The theory of Jess

February 09, 2017

Friday night marked an historic occasion in football with the opener of the highly-anticipated women’s AFL league.

FOOTY fans can celebrate after receiving their first footy-fix of the year at the weekend — and it did not disappoint.

Friday night marked an historic occasion in footy with the opener of the highly-anticipated women’s AFL league providing fans their first taste of the game since the 2016 season.

Just shy of one million people (896,000) tuned in to watch the event, a further 24,568 filling the sold-out Ikon Park, which was promised to be an epoch by almost every media organisation around.

There was no denying the hype surrounding the inaugural season given how much coverage it received and people were subsequently left with huge expectations for the coming seven rounds of women’s sport.

The pressure was then put on women’s AFL to deliver a style of play which matched the current game and warrant its return in 2018.

The game was aired at the Sports Club where I spend my weekends working and I was amazed by the number of eyes fixated on the screens as patrons enjoyed their first taste of footy for 2017.

As in all sports there is often a lull between seasons when games aren’t being played and the media tries their best to fill the void with stories about potential draft picks and player movements — or the occasional drug scandal.

And this off-season there was quite a bit to choose from in terms of AFL features.
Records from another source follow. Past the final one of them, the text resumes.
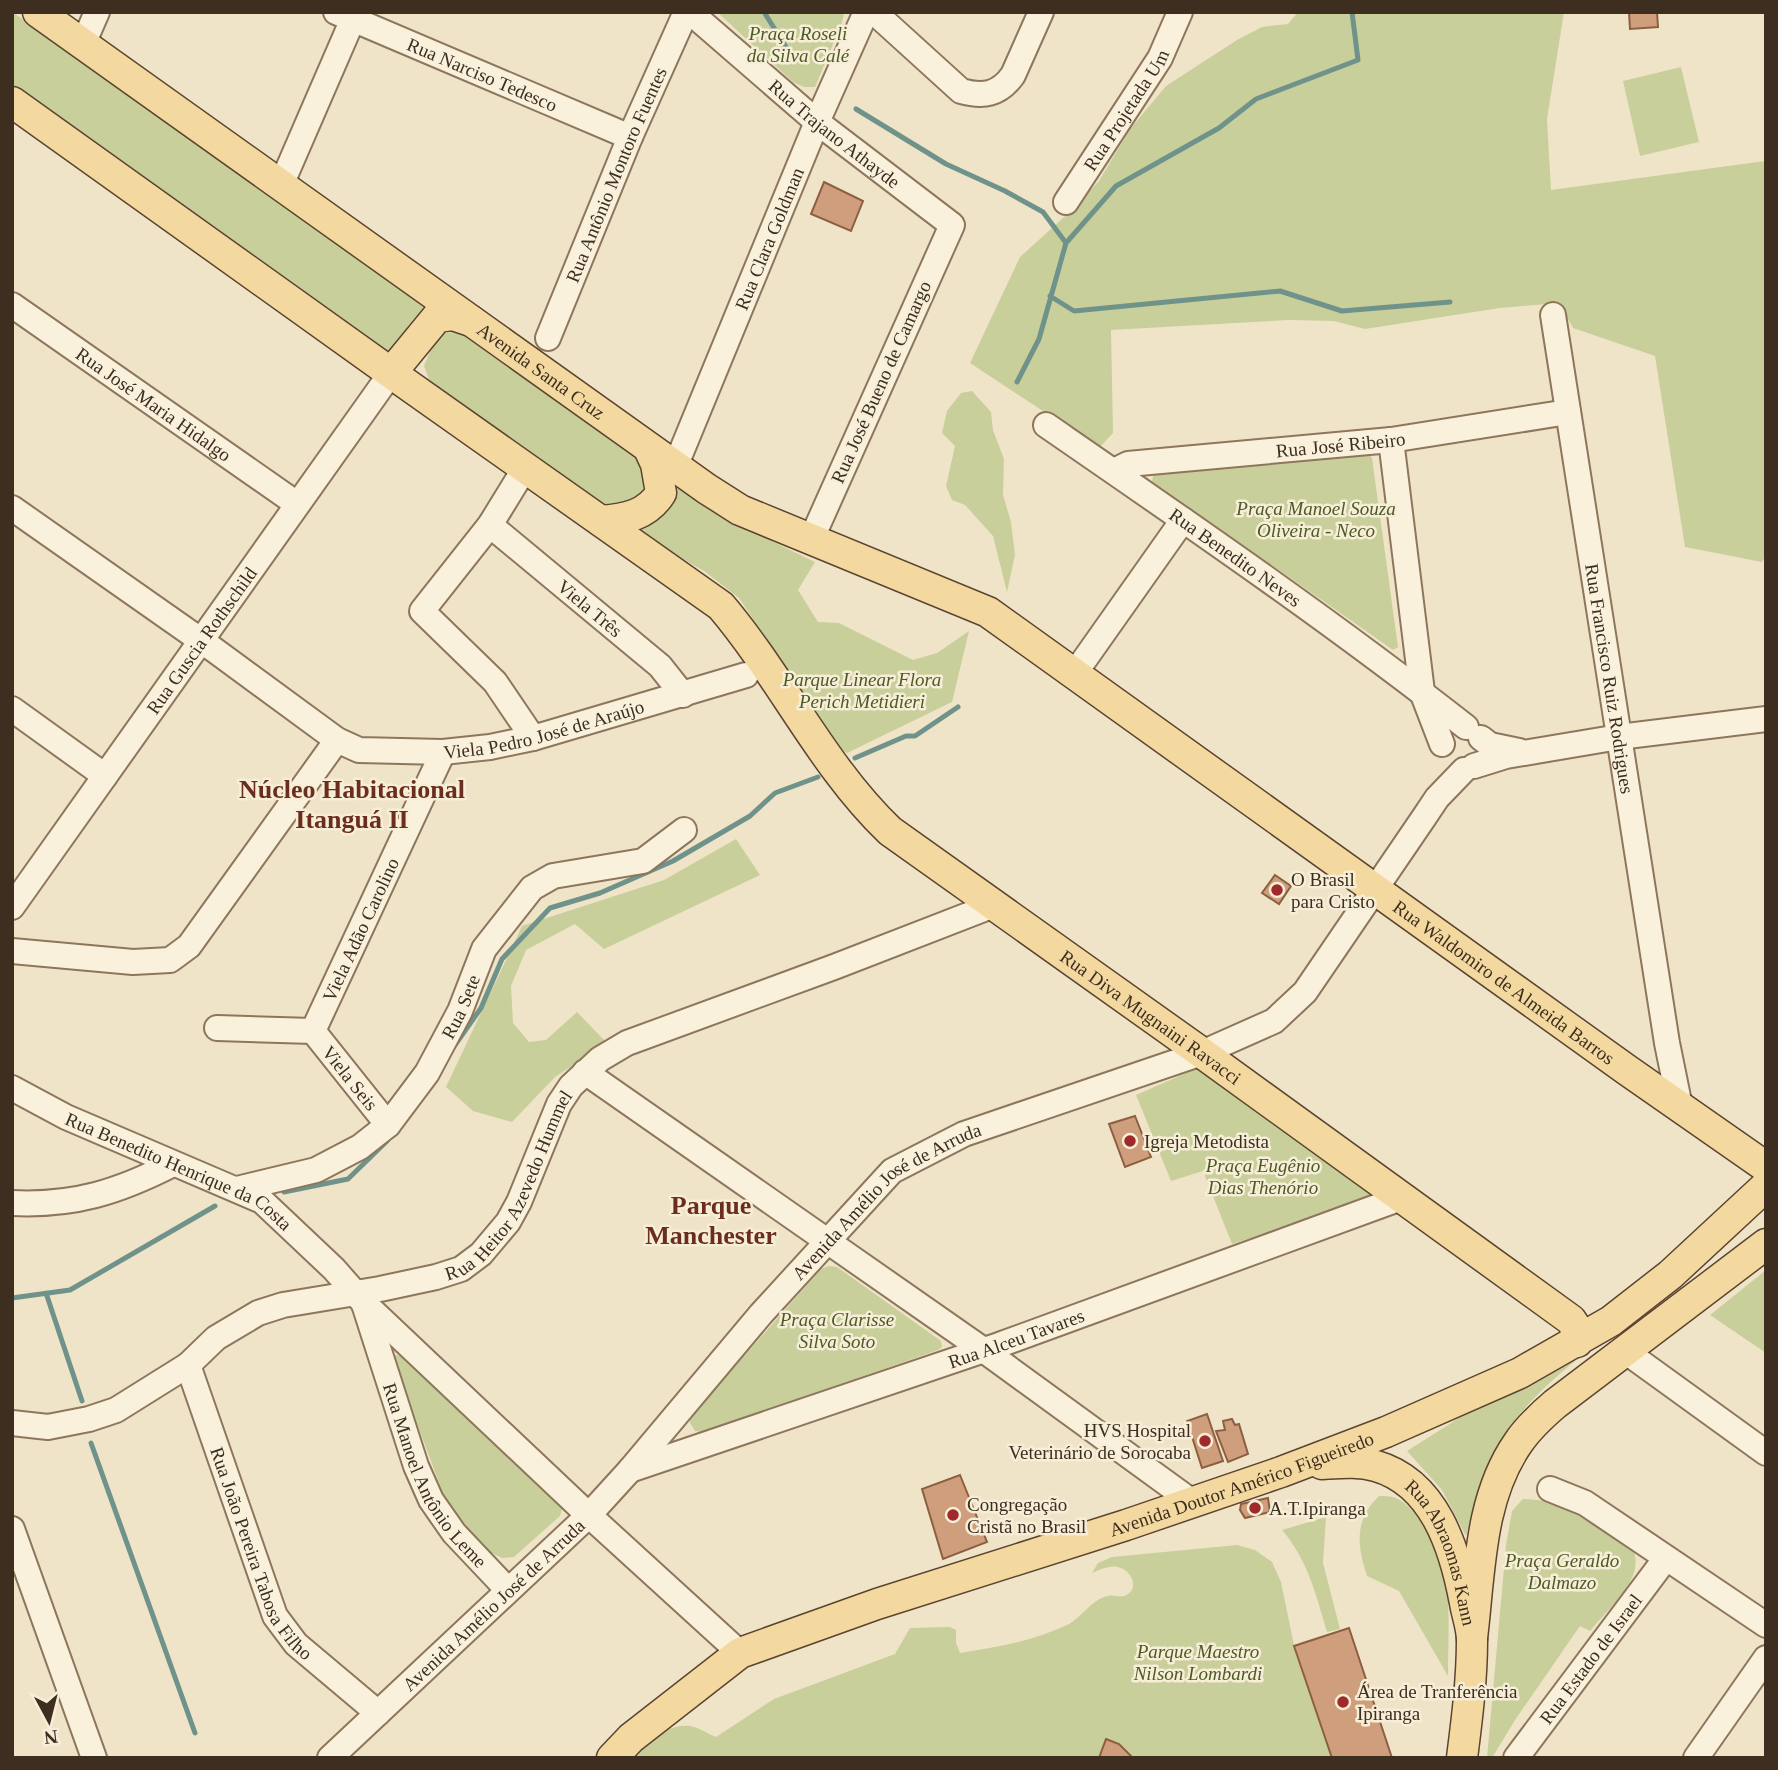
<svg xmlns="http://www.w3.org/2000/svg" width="1778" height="1770" font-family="'Times New Roman',serif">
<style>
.green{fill:#c9cf9b}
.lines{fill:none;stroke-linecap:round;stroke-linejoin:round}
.stream{stroke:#6f938a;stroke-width:5}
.building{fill:#cf9f7d;stroke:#8d5f41;stroke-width:2}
.minor-casing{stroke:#8d765c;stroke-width:28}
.major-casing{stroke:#5b4430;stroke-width:33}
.minor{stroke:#faf1dc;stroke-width:24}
.major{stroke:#f3d9a0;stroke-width:30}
.poi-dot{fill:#9e2a2b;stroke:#f7eed8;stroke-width:2.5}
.labels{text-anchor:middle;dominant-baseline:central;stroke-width:5;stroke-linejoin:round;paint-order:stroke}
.park-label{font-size:19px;font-style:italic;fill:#4d5a26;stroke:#f7eed8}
.street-label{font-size:19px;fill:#3d2e20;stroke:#f7eed8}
.poi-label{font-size:19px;fill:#3d2e20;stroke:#f7eed8;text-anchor:start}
.district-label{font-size:26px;font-weight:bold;fill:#6b2e1e;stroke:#f7eed8}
</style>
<rect width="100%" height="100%" fill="#f0e4c8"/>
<path class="green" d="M12,12l127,85 282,200 3,10 -15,18 -18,29h-7l-215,-158 -157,-109z
M717,12h127v1l-2,10 -27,64h-11l-11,-5z
M1298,12h266l-17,107 4,71 214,-29 1,394 -4,7 -77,-15 -30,-191 -82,-28 -14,-25 -59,5 -135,21 -31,-8 -46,-1 -177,10 2,103 -14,15 -129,-85 50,-106 53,-48 26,-28 31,-52 36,-43 71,-46 25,-13 26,-3z
M1681,67l18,75 -59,14 -17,-75z
M458,332l176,118 14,19 -2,19c-18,19 -26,21 -52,14l-162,-114 -8,-22 9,-22 10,-11z
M972,391l19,21 2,18 11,29 -1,36 8,27 4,33 -8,37 -14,-56 -28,-31 -13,-5 -6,-14 9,-40 -13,-13 5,-22 14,-18z
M1368,452l4,6 26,189 -5,3 -241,-169 2,-8z
M678,488l6,1 60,39 71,34 -17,28 20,32 21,1 74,37 24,-7 32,-22 -17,71 -105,51 -6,-3 -102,-152 -35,-27 -76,-43z
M736,839l24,36 -156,74 -29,-25 -49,26 -15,36 2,37 16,19 17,-2 31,-28 30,31 -52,34 -43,45 -39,-11 -27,-24 76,-161 142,-46z
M1201,1069l170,122 -2,7 -8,5 -129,41 -29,-73 -32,10 -35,-86 57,-25z
M829,1266l8,1 104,74 1,6 -4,3 -234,82 -9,-1 -5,-8v-6l131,-148z
M1766,1270v83l-56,-38z
M395,1355l7,1 161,149 -3,11 -46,41 -12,1 -14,-7 -39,-41 -55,-149z
M1573,1358l2,3c-69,57 -87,90 -109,175l-24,-46 -35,-39 82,-52z
M1379,1496c8,0 14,0 21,4 23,14 44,63 47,89 3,28 1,58 1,87l-49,-85 -32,-15c-10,-31 -13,-56 12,-80z
M1523,1499c34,0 63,18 91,36 5,4 14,8 18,13 4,5 4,14 3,21 -4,20 -32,46 -45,62l-10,-5 -65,94 -23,38h-5l19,-213 6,-34z
M1326,1517l-3,46 17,66 -13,3c-11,-37 -19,-72 -45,-102z
M1237,1545l18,5 17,12 9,20 14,68 37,108h-700c15,-15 35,-35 58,-32 8,1 18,8 26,11l58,-38 121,-45 15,-26 40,-1 6,3v13l4,10c38,-6 74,-12 109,-29 13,-7 23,-25 39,-28 7,-2 14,3 20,-2 12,-8 1,-26 -11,-27 -7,-2 -18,3 -25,6l6,-10 14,-6z"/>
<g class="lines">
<path class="stream" d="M764,12l27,43
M856,109l90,55 59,27 38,21 23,31
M1050,296l24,15 206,-20 62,20 108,-9
M1017,382l22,-43 27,-96 50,-57 103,-58 37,-29 102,-39 -6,-48
M855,758l51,-22h9l43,-29
M455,1045l26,-37 21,-49 48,-51 50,-15 73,-32 77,-45 25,-23 43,-16
M284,1192l64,-13 39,-38
M46,1293l36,108
M12,1298l58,-8 145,-84
M91,1443l104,290"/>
</g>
<path class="building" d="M1629,12h28l1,15 -28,2z
M824,182l39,19 -12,30 -40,-17z
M1275,875l16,11 -12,18 -17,-11z
M1135,1116l16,41 -26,10 -16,-43z
M1207,1414l16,47 -21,7 -15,-47z
M1232,1419l3,6 4,-1 9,30 -20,8 -12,-31 9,-1 -2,-9z
M960,1475l27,67 -44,17 -21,-70z
M1268,1498l2,14 -25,6 -5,-8 1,-6z
M1349,1628l43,130h-60l-38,-112z
M1106,1739l13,5 14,14h-34z"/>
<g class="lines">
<defs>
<g id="minor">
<path id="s1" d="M336,12l294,125"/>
<path id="s2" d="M690,12l127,110 135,103 -141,315"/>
<path d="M874,12l87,79c22,6 38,4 52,-16l28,-63"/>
<path d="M83,44l14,-32"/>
<path d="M281,185l75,-173"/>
<path id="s3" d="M1066,202l94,-144 20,-46"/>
<path id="s4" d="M12,305l285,199"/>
<path id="s5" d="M1553,315l114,728 13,64"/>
<path id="s6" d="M548,338l82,-201 56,-125"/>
<path id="s7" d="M1046,425c142,98 285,196 420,302"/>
<path d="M1391,440l31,252 20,52"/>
<path id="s8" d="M675,467l142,-345 49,-110"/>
<path d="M525,468l-35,57 -68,86 73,71 38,56"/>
<path id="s9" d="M1114,471l14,-7 263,-24 177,-28"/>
<path id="s10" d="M12,508l201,141 124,91 22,10 84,2 47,-5 43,-9 213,-63"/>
<path id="s11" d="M490,525l170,141 23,29"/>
<path d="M1075,673l108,-153"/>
<path d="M12,709l93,67"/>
<path d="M1481,738l9,7 29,6"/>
<path d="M1474,766l32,-10 113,-19 147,-18"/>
<path id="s12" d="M12,907l379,-534"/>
<path d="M12,951l121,11 37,-2 19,-14 148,-206"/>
<path d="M217,1028l96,3"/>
<path id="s13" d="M313,1031l130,-279"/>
<path id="s14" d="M313,1031l75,94"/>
<path d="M585,1072l397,277 209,152"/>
<path id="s15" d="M12,1088l54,29 196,84 72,68 29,33 218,206 159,145"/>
<path id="s16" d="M237,1189l79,-19 44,-23 28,-22 39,-52 33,-62 24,-62 48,-61 21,-12 90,-15 41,-31"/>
<path d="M12,1203c62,3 106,-11 161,-39"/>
<path id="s17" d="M364,1304l52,162 15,34 23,33 53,56"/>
<path d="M1625,1351l141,102"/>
<path id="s18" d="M188,1365l87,251 21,28 82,69"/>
<path id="s19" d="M12,1423l36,4 41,-8 27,-9 72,-45 28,-27 42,-25 25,-8 97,-16 56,-12 25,-8 20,-15 27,-32 11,-20 40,-98 12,-18 29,-27 27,-16 207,-76 160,-62"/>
<path id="s20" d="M630,1470l369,-125 402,-147"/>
<path d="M1550,1489l35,14 181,122"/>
<path d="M12,1529l82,229"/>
<path id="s21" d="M330,1758l259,-243 41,-45 131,-156 131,-143 72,-37 238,-81 72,-32 31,-29 120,-176 12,-18 27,-28"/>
<path id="s22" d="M1516,1758l150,-200"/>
<path d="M1696,1758l70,-100"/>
</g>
<g id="major">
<path id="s23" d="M38,12l669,477 33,21 248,102 639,458 139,97"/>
<path id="s24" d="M12,102l379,271 330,233c61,72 101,160 169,225l312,222 369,267 4,6 2,16"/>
<path d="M391,373l46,-56 16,-2 18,6"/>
<path d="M601,521c25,-2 46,-6 60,-28l-5,-29 -6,-13"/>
<path id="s25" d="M1322,1464c18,-1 36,-3 54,2 59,17 79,83 89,137 2,12 7,25 7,37 0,39 -5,79 -10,118"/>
<path d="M1472,1638c8,-65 7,-139 46,-195 10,-15 23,-27 37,-39l211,-160"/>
<path id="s26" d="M612,1758l19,-20 109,-85 137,-49 249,-79 155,-53 105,-40 134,-59 91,-52 59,-46 96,-89"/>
</g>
</defs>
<use href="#minor" class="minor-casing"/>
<use href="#major" class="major-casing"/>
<use href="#minor" class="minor"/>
<use href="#major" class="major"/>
</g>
<g class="poi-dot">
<circle cx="1277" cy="890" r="7"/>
<circle cx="1130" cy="1141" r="7"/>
<circle cx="1205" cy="1441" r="7"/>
<circle cx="1255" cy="1508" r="7"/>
<circle cx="953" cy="1515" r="7"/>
<circle cx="1343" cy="1702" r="7"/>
</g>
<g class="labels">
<g class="park-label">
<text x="798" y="33">Praça Roseli<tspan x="798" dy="22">da Silva Calé</tspan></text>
<text x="1316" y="508">Praça Manoel Souza<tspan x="1316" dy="22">Oliveira - Neco</tspan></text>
<text x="862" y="679">Parque Linear Flora<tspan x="862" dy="22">Perich Metidieri</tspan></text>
<text x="1263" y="1165">Praça Eugênio<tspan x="1263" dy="22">Dias Thenório</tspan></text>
<text x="837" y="1319">Praça Clarisse<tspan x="837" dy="22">Silva Soto</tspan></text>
<text x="1562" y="1560">Praça Geraldo<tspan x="1562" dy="22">Dalmazo</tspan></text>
<text x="1198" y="1651">Parque Maestro<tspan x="1198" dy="22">Nilson Lombardi</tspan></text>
</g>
<g class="street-label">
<text stroke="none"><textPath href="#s1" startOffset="159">Rua Narciso Tedesco</textPath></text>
<text stroke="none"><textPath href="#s3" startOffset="110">Rua Projetada Um</textPath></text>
<text stroke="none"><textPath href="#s2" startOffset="189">Rua Trajano Athayde</textPath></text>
<text stroke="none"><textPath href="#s6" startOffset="177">Rua Antônio Montoro Fuentes</textPath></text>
<text stroke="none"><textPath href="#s8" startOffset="247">Rua Clara Goldman</textPath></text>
<text stroke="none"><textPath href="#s23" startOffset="618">Avenida Santa Cruz</textPath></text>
<text transform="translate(881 382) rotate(-66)">Rua José Bueno de Camargo</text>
<text stroke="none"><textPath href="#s4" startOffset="173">Rua José Maria Hidalgo</textPath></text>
<text stroke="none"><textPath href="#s9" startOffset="229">Rua José Ribeiro</textPath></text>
<text stroke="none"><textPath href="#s7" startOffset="231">Rua Benedito Neves</textPath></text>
<text stroke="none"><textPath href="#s11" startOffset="130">Viela Três</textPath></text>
<text stroke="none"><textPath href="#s12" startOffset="327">Rua Guscia Rothschild</textPath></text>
<text stroke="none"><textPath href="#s5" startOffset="368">Rua Francisco Ruiz Rodrigues</textPath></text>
<text stroke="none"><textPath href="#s10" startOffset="611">Viela Pedro José de Araújo</textPath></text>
<text stroke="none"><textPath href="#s13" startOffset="112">Viela Adão Carolino</textPath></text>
<text stroke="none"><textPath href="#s23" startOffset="1764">Rua Waldomiro de Almeida Barros</textPath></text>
<text stroke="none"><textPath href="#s16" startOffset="306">Rua Sete</textPath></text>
<text stroke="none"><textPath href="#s24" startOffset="1472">Rua Diva Mugnaini Ravacci</textPath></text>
<text stroke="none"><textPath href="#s14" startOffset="60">Viela Seis</textPath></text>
<text stroke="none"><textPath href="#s15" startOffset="187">Rua Benedito Henrique da Costa</textPath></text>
<text stroke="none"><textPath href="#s19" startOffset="584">Rua Heitor Azevedo Hummel</textPath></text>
<text stroke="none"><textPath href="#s21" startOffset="791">Avenida Amélio José de Arruda</textPath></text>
<text stroke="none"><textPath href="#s20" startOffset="408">Rua Alceu Tavares</textPath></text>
<text stroke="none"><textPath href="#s17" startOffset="187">Rua Manoel Antônio Leme</textPath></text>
<text stroke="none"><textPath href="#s26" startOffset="695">Avenida Doutor Américo Figueiredo</textPath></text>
<text stroke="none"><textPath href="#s18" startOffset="203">Rua João Pereira Tabosa Filho</textPath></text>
<text stroke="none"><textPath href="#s25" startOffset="170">Rua Abraomas Kann</textPath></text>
<text stroke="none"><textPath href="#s21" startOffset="224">Avenida Amélio José de Arruda</textPath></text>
<text stroke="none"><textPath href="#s22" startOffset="124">Rua Estado de Israel</textPath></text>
</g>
<g class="poi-label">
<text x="1291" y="879">O Brasil<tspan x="1291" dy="22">para Cristo</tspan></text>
<text x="1144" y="1141">Igreja Metodista</text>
<text x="1191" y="1430" text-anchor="end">HVS Hospital<tspan x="1191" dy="22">Veterinário de Sorocaba</tspan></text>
<text x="967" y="1504">Congregação<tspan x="967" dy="22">Cristã no Brasil</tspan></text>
<text x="1269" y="1508">A.T.Ipiranga</text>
<text x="1357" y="1691">Área de Tranferência<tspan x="1357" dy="22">Ipiranga</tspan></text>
</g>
<g class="district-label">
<text x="352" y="789">Núcleo Habitacional<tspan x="352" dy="30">Itanguá II</tspan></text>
<text x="711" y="1205">Parque<tspan x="711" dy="30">Manchester</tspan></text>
</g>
</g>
<rect width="1778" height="1770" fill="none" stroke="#3d2e20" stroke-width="28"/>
<g transform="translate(49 1721) rotate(173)" stroke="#f7eed8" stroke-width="5" paint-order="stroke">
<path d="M0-5L12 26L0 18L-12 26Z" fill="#3d2e20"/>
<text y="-10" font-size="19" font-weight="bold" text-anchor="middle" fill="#3d2e20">N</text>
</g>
</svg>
The Western Bulldogs claiming their first flag in 62 years was the gift which kept on giving for sports journalists and Essendon couldn’t seem to avoid the spotlight, producing another bombshell when former coach James Hird made headlines once again over a suspected drug overdose.

However the biggest story of the summer was the formation of the women’s league as the preface to the AFL season.

And the build-up for the round one clash between old rivals Carlton and Collingwood was well and truly justified.

There was plenty to be excited about during the actual game as the women showcased a brilliant display of athleticism and skill, taking knocks as hard as the men’s game and bouncing back for the next tackle.

The commentators on the ground were equally as professional in their approach which raised the standards once again to match that of the AFL.

The game ended in the Blues thrashing of the Pies with the result all but decided by half-time and the weekend continued with Adelaide thumping GWS, Western Bulldogs punishing Fremantle and Brisbane Lions thwarting Melbourne.

On a side note, if the Bulldogs happen to become premiers it would mean three flags in as little as six months for the red, white and blue.

The league has begun as a good way of delivering more live games to fans during the year and I can only hope the newly established AFL Goulburn Murray and AFL Central Victoria women’s leagues, which Echuca Football Club has entered a senior women’s side, will deliver a similar quality.

My thought is it will eventually become another type of women’s sport like W-league in soccer or the Women’s National Cricket League and secure its own fan-base as the other leagues have.